The long-term damage caused by the People’s Republic of China’s (PRC’s) theft of U.S. industry trade secrets and intellectual property will be far greater than the impact of short-lived attacks by other nations, including Iran, North Korea and Russia. U.S. officials emphasized this consensus at the 2019 RSA cyber security conference in San Francisco in early March, according to The Washington Postnewspaper, despite the seeming focus on Russian interference during the 2016 U.S. presidential elections.
“Russia’s trying to disrupt the system,” said Chris Krebs, pictured, director of the U.S. Department of Homeland Security’s Cybersecurity and Infrastructure Security Agency (CISA), but “China’s trying to manipulate the system to its ultimate long-term advantage,” The Postreported. Countering PRC digital espionage will be a top agency priority during the next 1.5 years, he said.
The Chinese threat cannot be underestimated, FBI Director Christopher Wray agreed. “There is nothing like it,” Wray said at the conference, which is one of the nation’s largest cyber security forums, with more than 50,000 attendees. “I’m not somebody who is prone to hyperbole, but of all the things that surprised me when I came back into this world, the thing that most shocked me was the breadth, the depth, the scale of the Chinese counterintelligence threat,” Wray said, The Postreported.
In addition to the PRC’s cadre of hackers, China’s offensive social media machinery has the potential to do great harm, according to a new report released the week of the RSA conference.
Recorded Future, a cyber security research firm, compared Russian and Chinese disinformation operations between October 1, 2018, and February 22, 2019, in a new analysis, titled, “Beyond Hybrid War: How China Exploits Social Media to Sway American Opinion.” While the Russian troll farm activated during the 2016 election was estimated to employ 600 people, China’s social media force could be as large as half a million people, according to the report, and much more sophisticated.

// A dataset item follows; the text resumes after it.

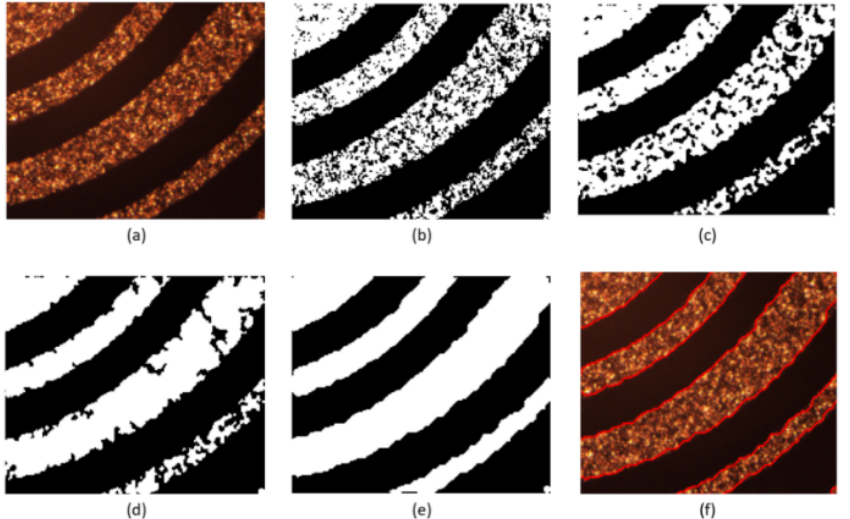
Figure 10. Display diagram of the algorithm for feature extraction of normal lines. ( a ) is the original image; ( b ) is the image classified by the K-means algorithm; ( c ) is the image after median filtering; ( d ) is the image after the morphological filling hole algorithm; ( e ) is the image after the closing operation and ( f ) is the image obtained after the feature extraction of the model in this paper.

China’s techniques differ from those of the Russian state, the report found, and also differ from the approaches they use to target the U.S. population because China has different goals in both arenas.

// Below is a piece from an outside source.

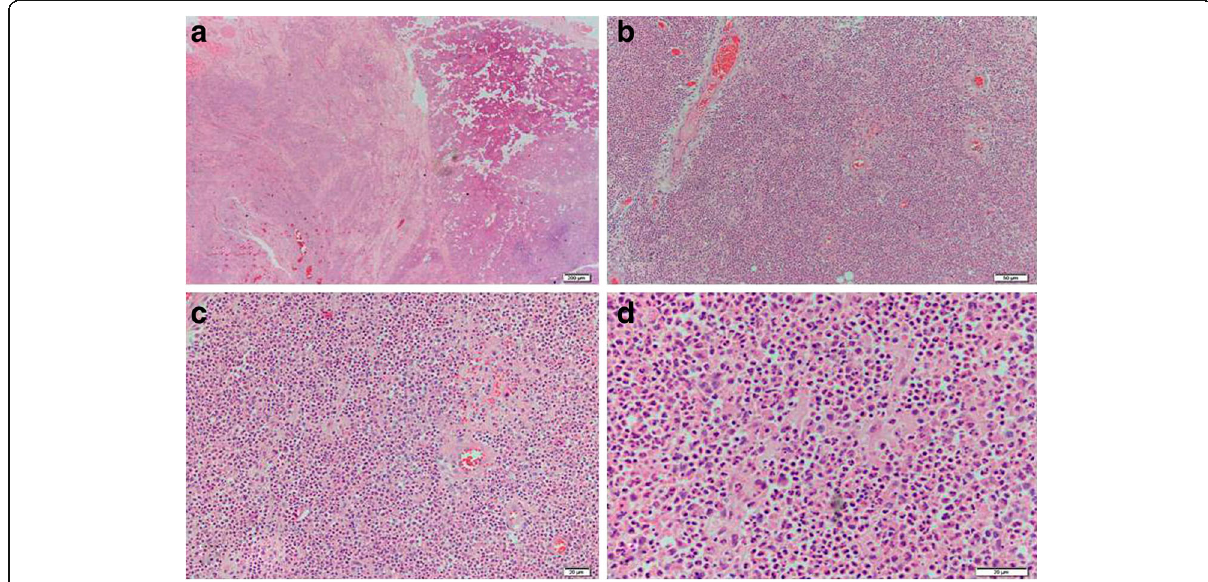
Fig. 1 Histopathologic evaluation of parotid tissue specimens from the patient. Suppurative inflammation is observed in the parotid ( a , b , c and d ). Hematoxylin and eosin stain, original magnification: ( a ) 20×, ( b ) 100×, ( c ) 200× and ( d ) 400×. Scale bars indicate ( a ) 200 μ m, ( b ) 50 μ m, or ( c and d ) 20 μ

The PRC’s tight rein on its citizens’ internet use allows “techniques that are relatively unique to their own domestic information environment. They don’t use those techniques when targeting Americans in English on U.S. platforms,” Priscilla Moriuchi, a Recorded Future researcher, said, according to the DefenseOne.com website.
More than 80 percent of the PRC’s propaganda campaigns are aimed outside China, the study found, and strive to present the so-called Chinese Dream as unfailing. “The Chinese state has employed a plethora of state-run media to exploit the openness of American democratic society in an effort to insert an intentionally distorted and biased narrative portraying a utopian view of the Chinese government and party,” the report found.

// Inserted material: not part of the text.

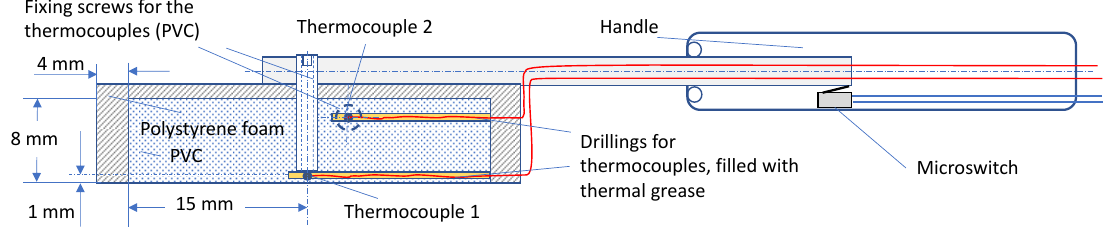
Figure 1. Structure of the measuring spoon with thermocouples (sectional view, schematic).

Moriuchi cited the example of the PRC’s spin on its crackdown on minorities in Xinjiang province.
“If you read Chinese content on social media, the Uighurs are happy, content,” Moriuchi said.
For now, PRC social media activity has mainly sought to shape U.S. perceptions about China, the report found, in contrast to Russian activity that strives to undermine faith in democracy and sow division, the report said. For example, the PRC did not attempt a large-scale campaign to influence U.S. voters in the November 2018 midterm elections. “However, on a small scale, we observed all of our researched state-run influence accounts disseminating breaking news and biased content surrounding President Trump and China-related issues,” the report said, noting that Chinese social media posts are very effective at achieving their aims.
While U.S. agencies have some tools, including laws to police hacking, there are fewer ways to counter social media attacks from foreign actors and governments. CSIA’s Krebs told the RSA conference that U.S. efforts to combat non-Russian social media are “an active space and will only get more active,” DefenseOne.com reported.